A New Source of Energy

Hydrogen can make a difference as a new source of energy by working in tandem with wind and solar.

Those renewables are intermittent, meaning they're not available all the time, such as when the wind dies and the sun sets. Coal, gas, and nuclear power plants provide a reliable baseload supply, or the minimum supply required to meet demand, leaving renewables to meet the spikes in consumption, or peak-load demand.

The rapid increase in renewables has raised concerns about future supply if baseload capacity fails to expand with demand.

Energy storage technologies, such as lithium-ion batteries, are emerging as an increasingly cost-competitive option to improve the reliability of renewables over longer periods. These batteries store surplus output, such as from a solar farm during the day, to be dispatched at night. However, until energy storage is more widely adopted, power systems will require a renewable-balancing generation source.

This is where natural gas and hydrogen come in. Natural gas has long been a tried-and-true balancing resource, but carbon-free hydrogen is emerging as another intriguing option.

Splitting Water

While hydrogen can be made from fossil fuels, renewable gas is based on electrolysis, or the use of electricity to split water into hydrogen and oxygen. This process produces no pollutants to make hydrogen.

The challenge for years, however, has been how to make electrolysis more economically viable, given that the process uses a large amount of energy.

An emerging solution is to use excess output from the renewables boom. When demand is low or power lines are congested, renewable assets must be shut down, leading to lost output and revenue. With electrolysis, a wind park can avoid these shutdowns and use its excess power to make hydrogen, a process known as power-to-gas. The product can then travel through existing pipelines as pure hydrogen or be mixed with gas to supply power plants.

"Hydrogen offers a solution to the intermittence problem of renewable energy sources because power-to-gas is currently the best massive storage solution for surplus energy production," ENGIE's Kocher said.

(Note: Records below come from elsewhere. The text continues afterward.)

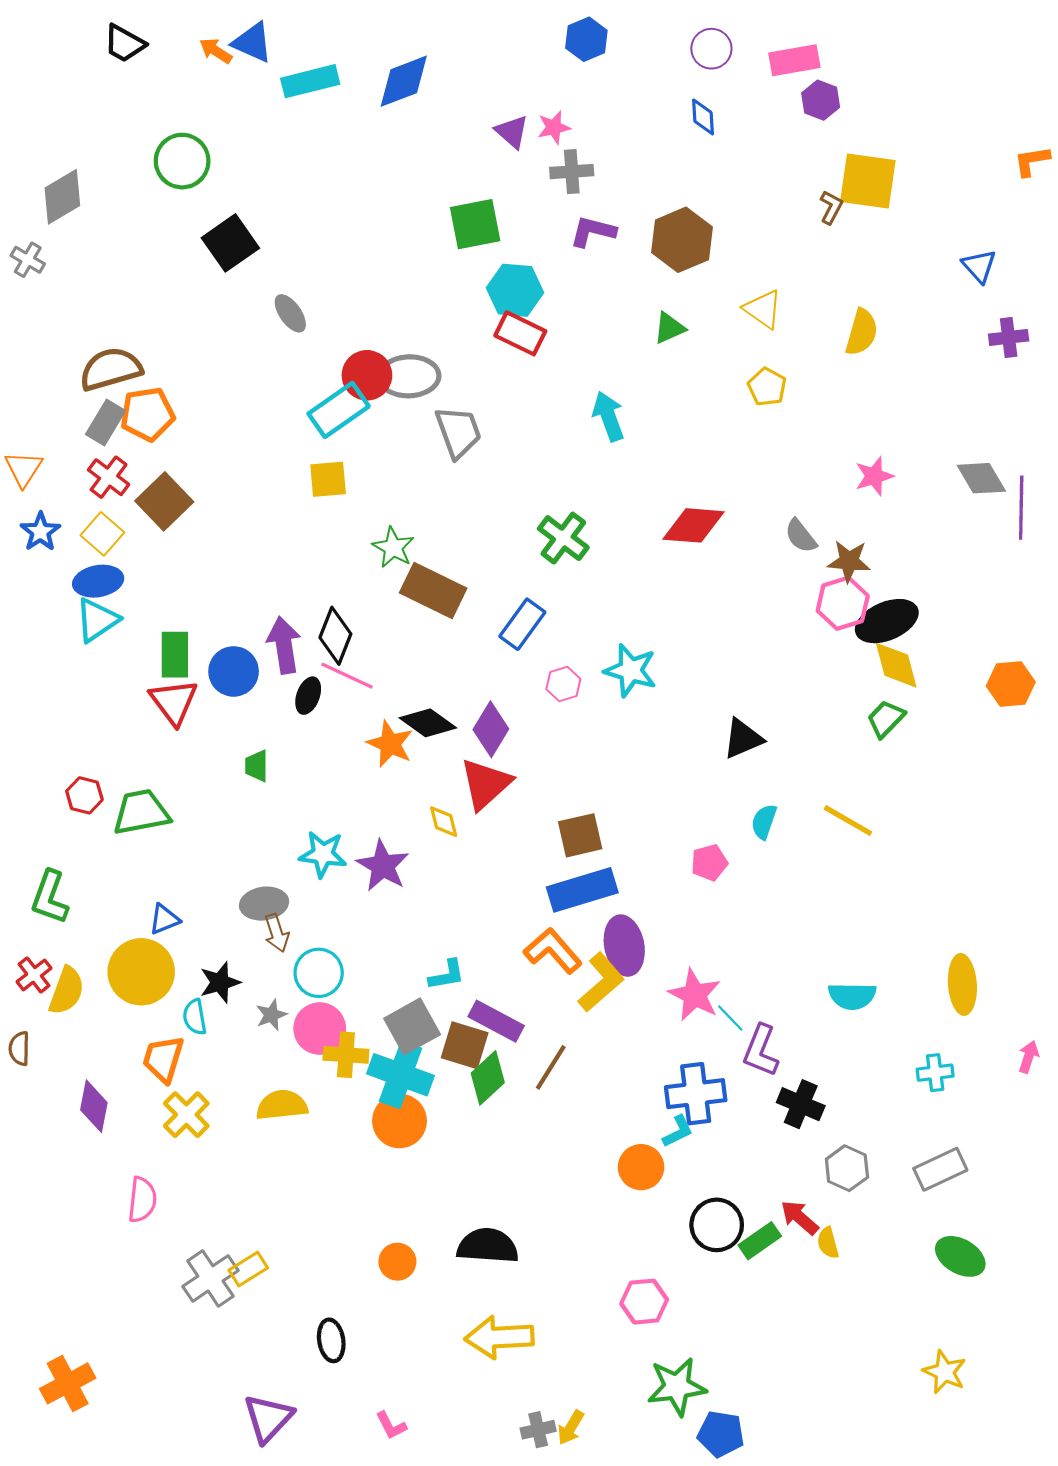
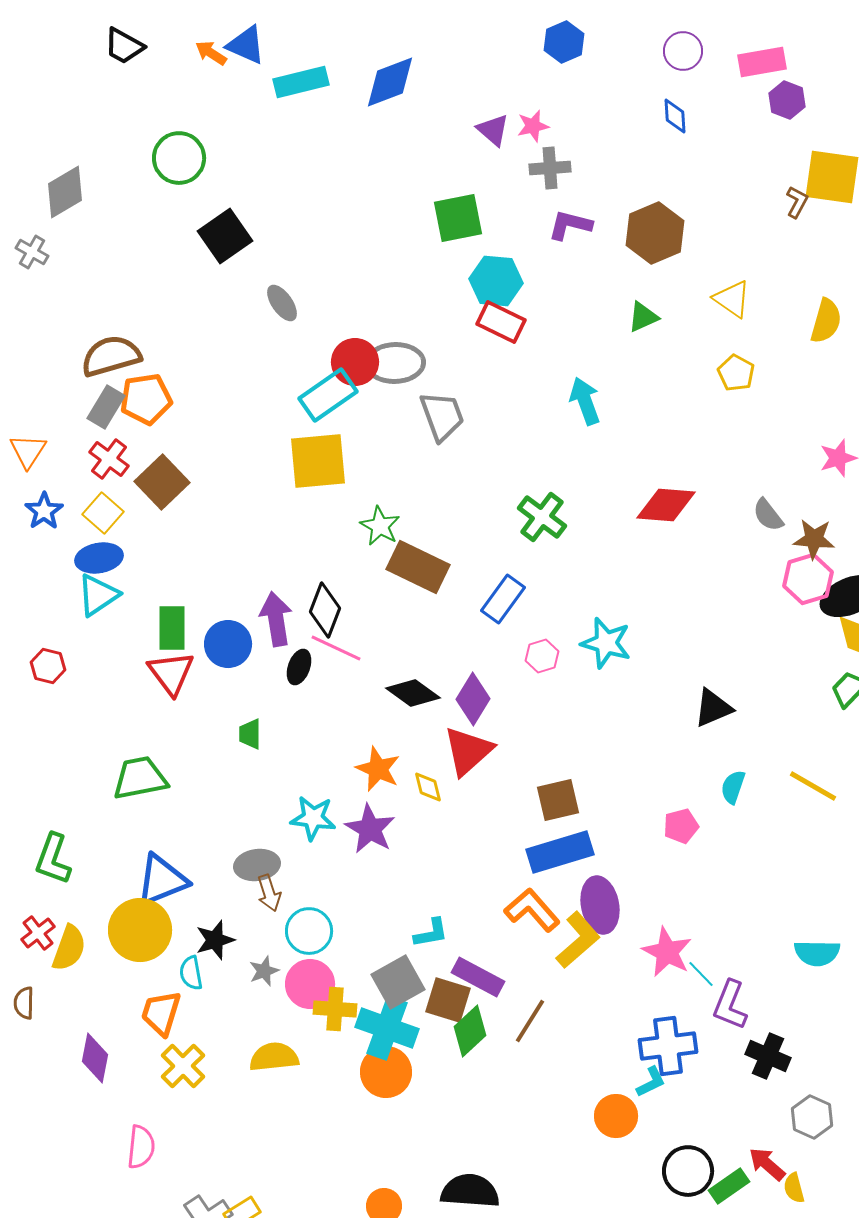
yellow square: (328, 479) -> (318, 461), size x1.6
orange star: (390, 744) -> (378, 769), moved
red hexagon: (84, 795) -> (48, 666), moved
blue triangle: (164, 919) -> (162, 880), size x1.8

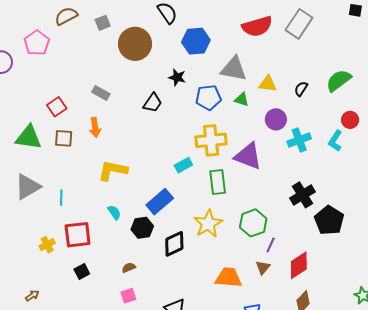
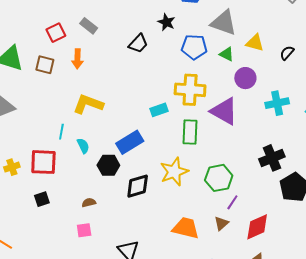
red square: (57, 107) -> (56, 33), moved
purple circle: (276, 119) -> (245, 78), moved
cyan line: (61, 198) -> (61, 132), moved

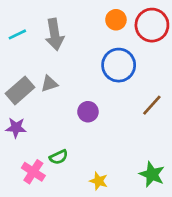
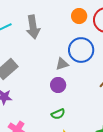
gray triangle: (49, 84) -> (62, 64), moved
green semicircle: (59, 157) -> (58, 114), moved

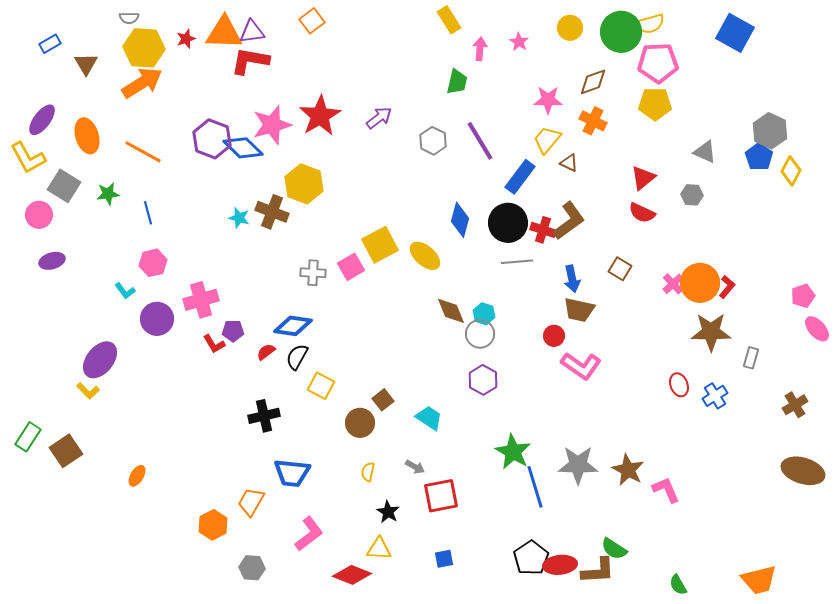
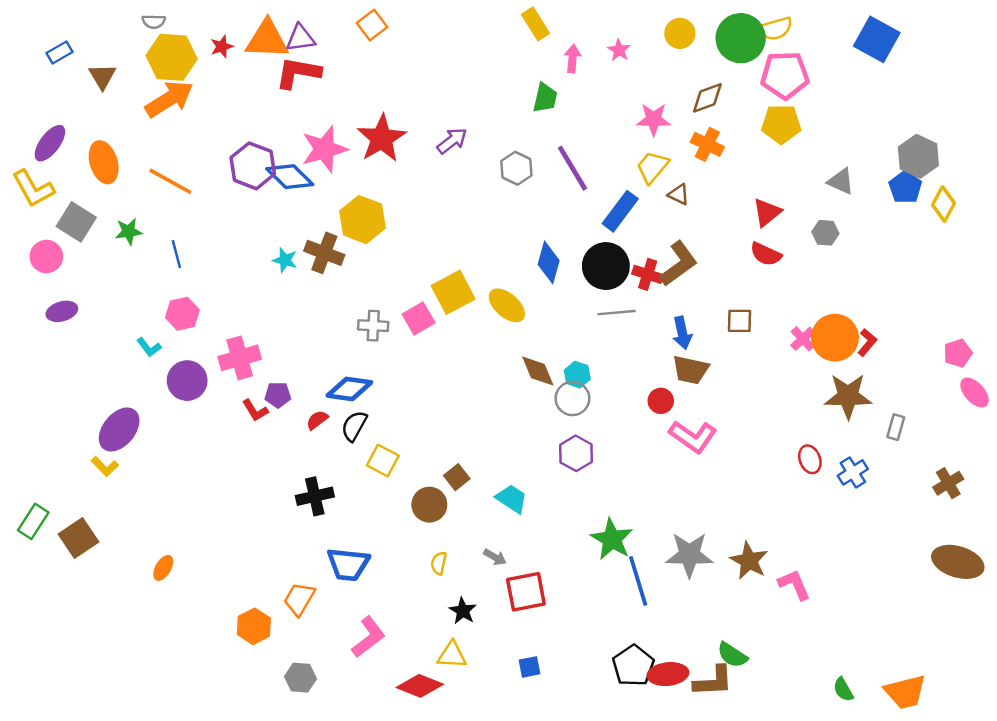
brown square: (620, 269) -> (739, 321), turned -30
green semicircle: (678, 585) -> (843, 690), moved

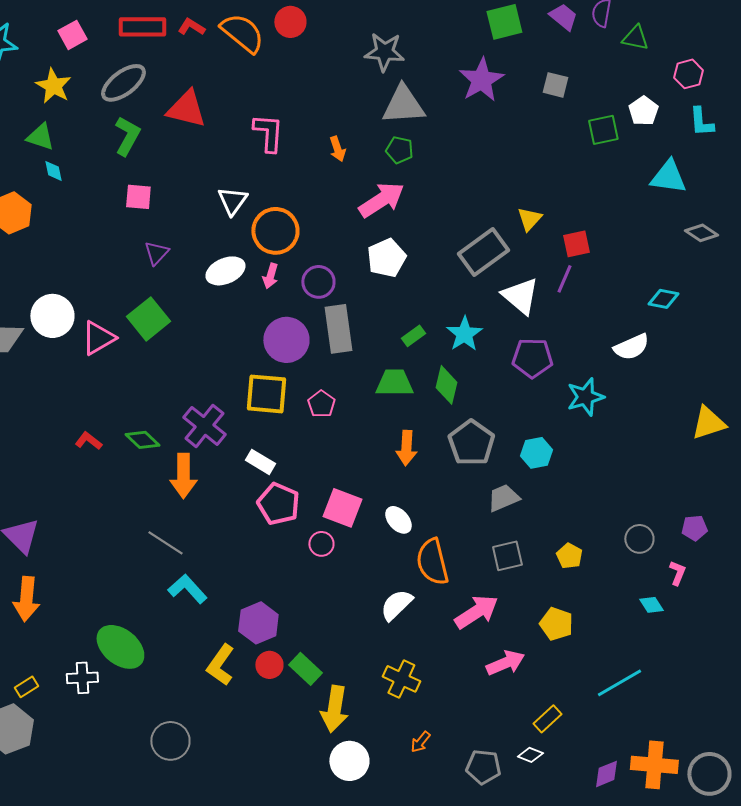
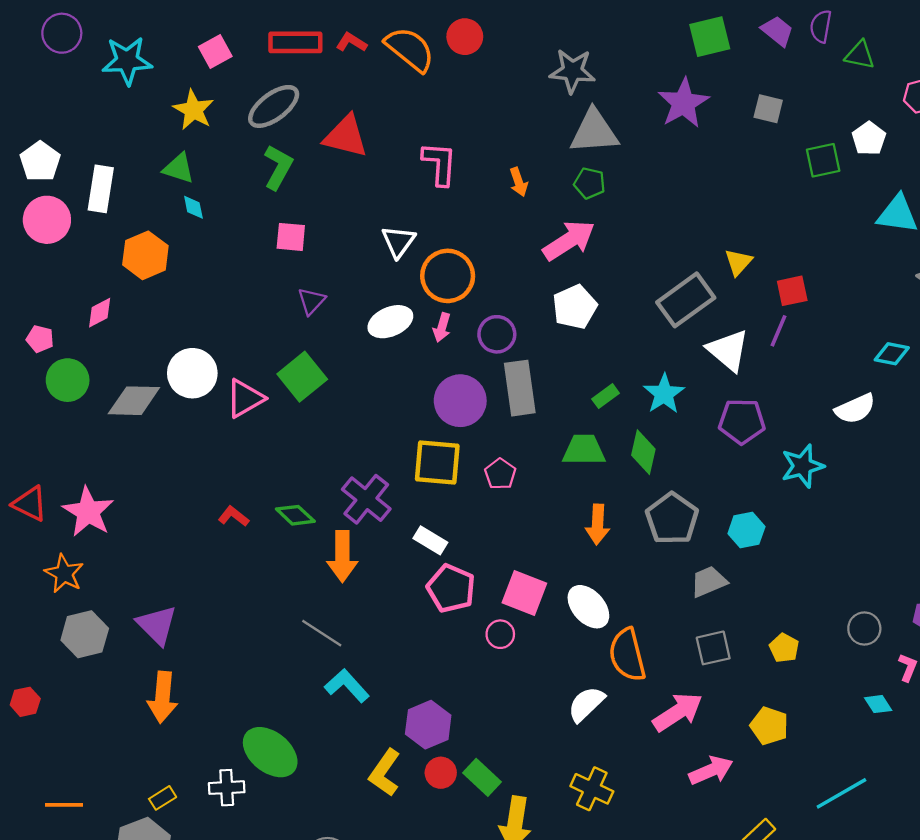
white ellipse: (398, 520) -> (588, 607), size x1.4

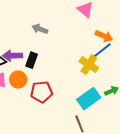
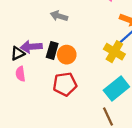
orange circle: (18, 80) -> (67, 55), moved

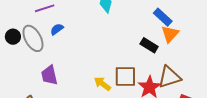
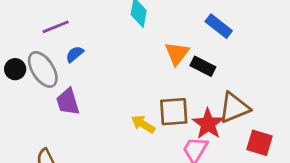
orange triangle: (170, 34) -> (177, 53), moved
purple trapezoid: (49, 75) -> (68, 102), moved

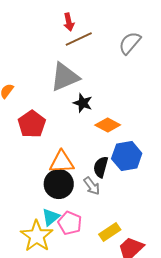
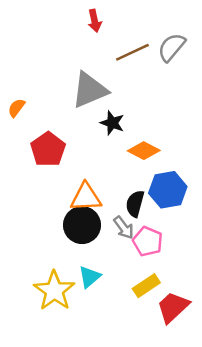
brown line: (79, 39) -> (132, 52), moved
cyan triangle: (51, 217) -> (90, 277), moved
pink pentagon: (70, 223) -> (148, 241), moved

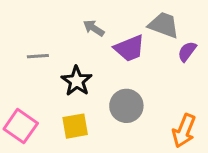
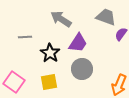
gray arrow: (94, 28) -> (61, 19), size x1.5
purple trapezoid: (130, 48) -> (78, 43), moved, turned -35

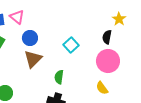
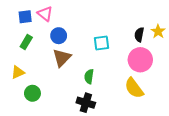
yellow star: (119, 19) -> (158, 31), moved
cyan square: (71, 45) -> (102, 43), turned 35
yellow semicircle: (102, 88) -> (134, 88), size x1.5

"If you want to get to 100 percent renewables, hydrogen could play a key role," Claire Curry, an analyst at Bloomberg New Energy Finance, said. "You could have natural gas plants, but that would, of course, not be 100 percent clean."

Early Developments

Projects are emerging. A German utility has started producing hydrogen from excess wind power for transport over existing pipelines. Japanese electronics maker Toshiba has teamed up with Tohoku Electric Power to build a hydrogen plant that will generate 10 MW of power from the sun and other sources and produce 900 metric tons of hydrogen per year from water for storage and use in fuel-cell cars, starting in 2020.

This is just the start, according to Pierre-Etienne Franc, vice president of advanced business and technologies at French industrial gas maker Air Liquide.

The next decade will be for hydrogen "what the 1990s were for solar and wind," he told Bloomberg New Energy Finance. "It's a real strategic shift."